As open source prodigies, Hadoop and Spark still seek better definition and greater maturity. The 2014 Strata + Hadoop World conference in New York provided a window on both works in progress, according to TechTarget editors who took part in this edition of the Talking Data podcast.
The reporters suggest that understanding the two technologies' roles -- sometimes exclusive, sometimes inclusive -- is useful for the data architect who pursues big data architectures based on commodity computing clusters.
A strong use case for Spark appears to be machine learning, a highly iterative process in which specialized algorithms repeatedly churn through masses of data, TechTarget writer Jack Vaughan told colleague Ed Burns.
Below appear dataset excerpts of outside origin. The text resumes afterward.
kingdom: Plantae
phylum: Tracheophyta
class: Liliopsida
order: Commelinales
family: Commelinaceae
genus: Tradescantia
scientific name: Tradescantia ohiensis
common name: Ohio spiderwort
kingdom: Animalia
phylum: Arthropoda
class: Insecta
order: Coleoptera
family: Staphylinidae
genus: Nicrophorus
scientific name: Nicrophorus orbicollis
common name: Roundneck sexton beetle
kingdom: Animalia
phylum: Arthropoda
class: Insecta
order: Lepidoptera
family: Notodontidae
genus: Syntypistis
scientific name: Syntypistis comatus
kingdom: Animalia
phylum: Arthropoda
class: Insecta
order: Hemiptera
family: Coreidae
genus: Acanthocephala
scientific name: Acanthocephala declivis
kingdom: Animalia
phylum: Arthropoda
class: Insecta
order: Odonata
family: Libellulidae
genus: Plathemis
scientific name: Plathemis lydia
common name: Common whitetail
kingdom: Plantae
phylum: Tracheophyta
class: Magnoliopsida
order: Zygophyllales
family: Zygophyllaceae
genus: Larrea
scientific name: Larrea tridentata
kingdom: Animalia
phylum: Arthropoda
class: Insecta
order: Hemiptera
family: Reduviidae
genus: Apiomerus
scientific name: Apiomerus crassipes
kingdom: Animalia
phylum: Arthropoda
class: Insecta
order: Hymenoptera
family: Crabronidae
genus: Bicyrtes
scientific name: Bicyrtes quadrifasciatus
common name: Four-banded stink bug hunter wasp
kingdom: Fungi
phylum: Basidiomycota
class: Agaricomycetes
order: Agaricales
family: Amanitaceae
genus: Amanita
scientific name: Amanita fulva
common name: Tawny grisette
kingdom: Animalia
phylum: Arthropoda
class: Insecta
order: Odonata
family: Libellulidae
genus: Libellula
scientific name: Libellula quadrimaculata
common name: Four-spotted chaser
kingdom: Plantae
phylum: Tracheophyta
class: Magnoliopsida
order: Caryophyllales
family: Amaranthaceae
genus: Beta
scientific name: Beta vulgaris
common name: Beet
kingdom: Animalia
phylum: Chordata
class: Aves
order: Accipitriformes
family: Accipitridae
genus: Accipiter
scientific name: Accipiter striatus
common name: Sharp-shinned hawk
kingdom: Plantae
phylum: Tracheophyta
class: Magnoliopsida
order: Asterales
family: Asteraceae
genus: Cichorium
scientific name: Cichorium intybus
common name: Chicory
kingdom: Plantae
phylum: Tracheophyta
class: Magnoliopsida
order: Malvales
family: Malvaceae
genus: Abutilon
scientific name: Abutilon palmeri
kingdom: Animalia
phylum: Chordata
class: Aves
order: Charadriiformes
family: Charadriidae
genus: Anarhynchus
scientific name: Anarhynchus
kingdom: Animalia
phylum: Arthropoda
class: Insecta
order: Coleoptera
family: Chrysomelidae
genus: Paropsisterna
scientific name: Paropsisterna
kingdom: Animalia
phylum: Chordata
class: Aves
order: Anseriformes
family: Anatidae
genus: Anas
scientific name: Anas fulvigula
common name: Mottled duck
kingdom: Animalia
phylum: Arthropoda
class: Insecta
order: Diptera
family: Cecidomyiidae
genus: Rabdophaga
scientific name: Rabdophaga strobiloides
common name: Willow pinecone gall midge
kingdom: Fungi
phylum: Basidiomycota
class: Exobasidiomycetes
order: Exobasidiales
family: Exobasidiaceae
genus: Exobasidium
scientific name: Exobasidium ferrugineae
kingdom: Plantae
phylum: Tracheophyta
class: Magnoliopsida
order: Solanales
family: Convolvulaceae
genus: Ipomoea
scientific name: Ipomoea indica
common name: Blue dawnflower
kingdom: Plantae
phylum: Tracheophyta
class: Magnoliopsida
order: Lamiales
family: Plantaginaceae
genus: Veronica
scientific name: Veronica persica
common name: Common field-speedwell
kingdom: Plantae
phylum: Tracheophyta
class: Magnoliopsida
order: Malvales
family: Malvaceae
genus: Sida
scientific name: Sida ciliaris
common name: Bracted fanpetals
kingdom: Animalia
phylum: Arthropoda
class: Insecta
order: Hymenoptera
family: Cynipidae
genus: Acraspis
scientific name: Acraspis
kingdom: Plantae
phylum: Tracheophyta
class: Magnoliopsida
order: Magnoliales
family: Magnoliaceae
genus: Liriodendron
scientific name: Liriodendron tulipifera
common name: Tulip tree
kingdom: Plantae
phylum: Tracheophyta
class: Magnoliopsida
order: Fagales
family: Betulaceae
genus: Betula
Spark's in-memory approach is a step forward in terms of performance, but it may have cost ramifications in some cases, according to Vaughan's sources.
Also discussed were a number of Spark-related product announcements made at Strata + Hadoop World, which mark it as a technology to watch going forward.
The Strata event also showcased enterprise user presentations describing growing experiences with Hadoop and Spark.
"Whether it is Spark or Hadoop, there is interest in these new open source technologies and the idea that a somewhat general programming approach can be applied to them for handling massive amounts of data, and for doing it on commodity clusters," Vaughan said. "Spark and Hadoop may be more related than some people think."
In fact, today, Spark is often deployed as a component running on the Hadoop 2.0 platform. In this sense, Hadoop plays a real role in enabling Spark, as it has taken some of the spotlight on the analytics stage.